Shepherd J P, Brickley M
Department of Oral Surgery, Medicine and Pathology, University of Wales College of Medicine, Cardiff.
Ann R Coll Surg Engl. 1992 Nov;74(6):417-20; discussion 421.
All surgical procedures are characterised by a sequence of steps and instrument changes. Although surgical efficiency and training in operative technique closely relate to this process, few studies have attempted to analyse it quantitatively. Because efficiency is particularly important in day surgery and lower third molar removal is a high-volume procedure, the need for which is responsible for particularly long waiting-lists in almost all UK health regions, this operation was selected for evaluation. A series of 80 consecutive procedures, carried out for 43 day-stay patients under general anaesthesia by seven junior staff (senior house officers and registrars: 39 procedures) and four senior staff (senior registrars and consultants: 41 procedures) were analysed. Median operating time for procedures which required retraction of periosteum was 9.5 min (range 2.7-23.3 min). Where these steps were necessary, median time for incision was 25 s (range 10-90 s); for retraction of periosteum, 79 s (range 5-340 s); for bone removal, 118 s (range 10-380 s); for tooth excision, 131 s (range 10-900 s); for debridement, 74 s (range 5-270 s); and for suture, 144 s (range 25-320 s). Junior surgeons could be differentiated from senior surgeons on the basis of omission, repetition and duration of these steps. Juniors omitted retraction of periosteum in 10% of procedures (seniors 23%) and suture in 13% (seniors 32%). Juniors repeated steps in 47% of operations; seniors, 14%. Junior surgeons took significantly more time than senior surgeons for incision, bone removal and tooth excision. No significant differences between junior and senior surgeons were found in relation to the incidence of altered lingual and labial sensation at 7 days. It was concluded that activity analysis may be a useful measure of the effectiveness of surgical training and the efficiency of operative technique.

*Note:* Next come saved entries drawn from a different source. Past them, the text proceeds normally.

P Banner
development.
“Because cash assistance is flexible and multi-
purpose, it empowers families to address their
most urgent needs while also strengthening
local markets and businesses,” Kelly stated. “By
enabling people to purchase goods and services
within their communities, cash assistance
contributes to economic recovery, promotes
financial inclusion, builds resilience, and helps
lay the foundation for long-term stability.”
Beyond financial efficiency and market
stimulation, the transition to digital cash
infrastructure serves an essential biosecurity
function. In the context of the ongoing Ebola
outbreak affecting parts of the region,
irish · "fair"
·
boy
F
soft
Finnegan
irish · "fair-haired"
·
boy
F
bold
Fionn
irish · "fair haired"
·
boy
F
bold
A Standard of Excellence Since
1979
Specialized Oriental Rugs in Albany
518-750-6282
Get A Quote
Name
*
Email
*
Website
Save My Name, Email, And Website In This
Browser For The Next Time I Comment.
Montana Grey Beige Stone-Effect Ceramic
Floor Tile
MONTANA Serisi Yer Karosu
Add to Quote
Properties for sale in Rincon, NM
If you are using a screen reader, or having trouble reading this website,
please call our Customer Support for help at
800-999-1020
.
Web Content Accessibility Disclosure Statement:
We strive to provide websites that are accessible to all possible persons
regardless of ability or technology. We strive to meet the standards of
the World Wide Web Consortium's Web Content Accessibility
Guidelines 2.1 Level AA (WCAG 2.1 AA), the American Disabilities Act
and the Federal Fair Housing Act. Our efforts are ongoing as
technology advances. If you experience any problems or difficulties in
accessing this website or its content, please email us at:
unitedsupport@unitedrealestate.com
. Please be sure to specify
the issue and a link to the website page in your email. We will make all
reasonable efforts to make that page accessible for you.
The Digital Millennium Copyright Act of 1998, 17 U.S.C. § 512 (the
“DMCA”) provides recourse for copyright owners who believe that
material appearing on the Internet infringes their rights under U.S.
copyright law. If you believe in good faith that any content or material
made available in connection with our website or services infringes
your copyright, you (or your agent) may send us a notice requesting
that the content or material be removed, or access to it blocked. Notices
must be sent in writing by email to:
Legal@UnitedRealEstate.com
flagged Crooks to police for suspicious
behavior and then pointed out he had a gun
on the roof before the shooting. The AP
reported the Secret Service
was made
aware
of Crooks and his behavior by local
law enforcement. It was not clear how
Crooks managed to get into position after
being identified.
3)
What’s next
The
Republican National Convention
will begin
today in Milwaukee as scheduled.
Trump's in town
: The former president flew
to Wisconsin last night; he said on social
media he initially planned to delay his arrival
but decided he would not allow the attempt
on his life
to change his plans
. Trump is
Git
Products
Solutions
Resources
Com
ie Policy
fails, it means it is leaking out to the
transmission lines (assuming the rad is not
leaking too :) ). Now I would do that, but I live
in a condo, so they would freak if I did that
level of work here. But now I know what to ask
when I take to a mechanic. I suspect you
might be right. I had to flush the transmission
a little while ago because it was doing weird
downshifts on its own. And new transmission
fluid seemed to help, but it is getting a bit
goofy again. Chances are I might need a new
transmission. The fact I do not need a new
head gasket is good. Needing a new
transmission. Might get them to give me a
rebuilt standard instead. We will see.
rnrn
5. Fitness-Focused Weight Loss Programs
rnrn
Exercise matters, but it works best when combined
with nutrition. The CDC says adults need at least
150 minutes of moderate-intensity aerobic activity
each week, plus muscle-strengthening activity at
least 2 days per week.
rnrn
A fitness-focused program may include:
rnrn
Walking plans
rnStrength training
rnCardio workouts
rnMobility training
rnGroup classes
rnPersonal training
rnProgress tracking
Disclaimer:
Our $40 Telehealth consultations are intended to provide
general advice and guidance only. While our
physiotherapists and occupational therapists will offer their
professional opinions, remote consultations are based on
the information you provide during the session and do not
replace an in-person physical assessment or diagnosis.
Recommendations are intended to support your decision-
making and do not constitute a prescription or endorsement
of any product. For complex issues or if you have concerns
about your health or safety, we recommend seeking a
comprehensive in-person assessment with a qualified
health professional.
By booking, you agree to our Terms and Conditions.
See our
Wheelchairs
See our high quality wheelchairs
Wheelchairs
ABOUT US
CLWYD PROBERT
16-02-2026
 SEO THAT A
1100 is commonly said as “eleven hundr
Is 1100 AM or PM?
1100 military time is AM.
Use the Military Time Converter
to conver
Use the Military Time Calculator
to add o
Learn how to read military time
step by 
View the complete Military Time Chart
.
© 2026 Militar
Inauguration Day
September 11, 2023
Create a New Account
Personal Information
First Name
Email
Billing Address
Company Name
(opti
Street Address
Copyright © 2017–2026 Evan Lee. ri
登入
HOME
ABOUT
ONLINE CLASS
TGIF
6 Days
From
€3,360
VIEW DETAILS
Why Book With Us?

所有外科手术都具有一系列步骤和器械更换过程。尽管手术效率和手术技术培训与这一过程密切相关,但很少有研究尝试对其进行定量分析。由于效率在日间手术中尤为重要,且下颌第三磨牙拔除是一项高流量手术,几乎在英国所有卫生区域,其需求导致了特别长的等候名单,因此选择该手术进行评估。分析了由7名初级工作人员(高级住院医师和住院医师:39例手术)和4名高级工作人员(高级住院医师和顾问:41例手术)在全身麻醉下为43名日间手术患者连续进行的一系列80例手术。需要牵开骨膜的手术的中位手术时间为9.5分钟(范围2.7 - 23.3分钟)。在这些步骤必要时,切口的中位时间为25秒(范围10 - 90秒);骨膜牵开为79秒(范围5 - 340秒);去骨为118秒(范围10 - 380秒);牙齿切除为131秒(范围10 - 900秒);清创为74秒(范围5 - 270秒);缝合为144秒(范围25 - 320秒)。初级外科医生和高级外科医生在这些步骤的遗漏、重复和持续时间方面存在差异。初级医生在10%的手术中遗漏骨膜牵开(高级医生为23%),在13%的手术中遗漏缝合(高级医生为32%)。初级医生在47%的手术中重复步骤;高级医生为14%。初级外科医生在切口、去骨和牙齿切除方面花费的时间明显多于高级外科医生。在术后7天,初级和高级外科医生在舌侧和唇侧感觉改变的发生率方面未发现显著差异。得出的结论是,活动分析可能是衡量外科培训效果和手术技术效率的有用方法。